A recent Harvard study on universal human responses to music affirms my belief that the same is true of music in general and frisson in particular. While we each have a unique Frisson Profile, there are certain rare compositions and performances that deploy frisson patterns in such a novel and exceptional way that they create moments that “work” for broad audiences. The great Hollywood composers have figured this out, from John Williams’ soaring climax in Jurassic Park when they first see the dinosaurs and the brontosaurus rears up on its hind legs, to Howard Shore’s swelling full ensemblewhen the entire city bows to the hobbits at the end of The Return of the King, to Hans Zimmer’s triumphant introduction of the Elgar variation when the small boats appear during the climax of Dunkirk. Those moments helped create blockbusters and, in my view, are tapping into something real.
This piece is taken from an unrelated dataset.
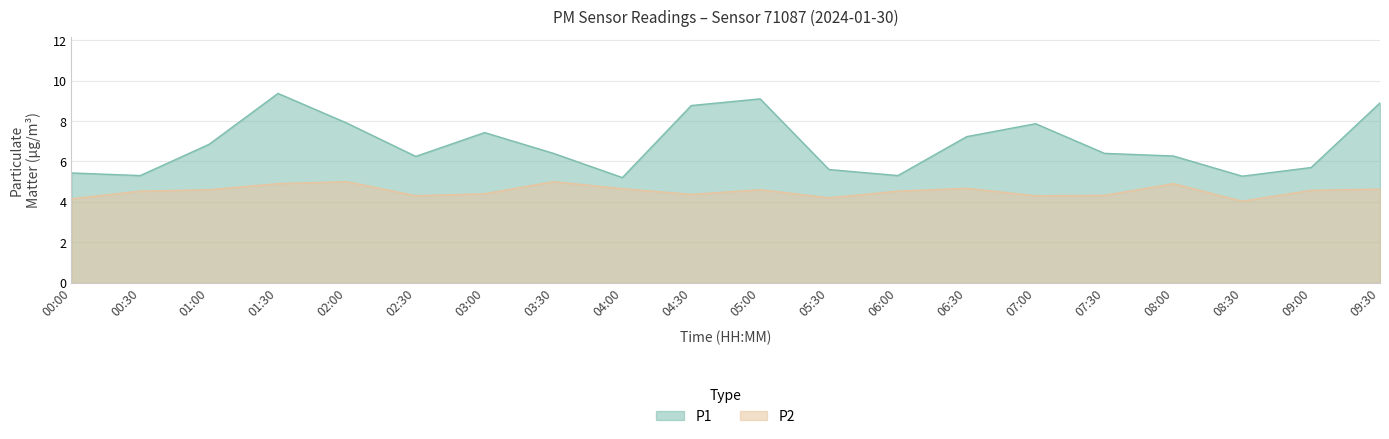

Which series has the largest total across all categories?

P1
Perlman himself has endorsed the idea that frisson is not all subjective, stating that the one song that “works” on his audiences no matter what country he performs it in (and Perlman has performed in almost every country in the world) is John Williams’ theme from Shindler’s List. Make sure you are in the right mood and have a listen:
Incredibly moving stuff. And, consistent with Perlman’s experiences with his audiences, nearly every one of our annotators reported getting chills during this piece, particularly during the ending section of 3:34-3:54 (especially those final two notes at 3:52). The exceptional Grief patterns in Williams’ composition (and Perlman’s performance) are what we are all about here at Qbrio: stunning moments in music that move many of us to tears and goosebumps.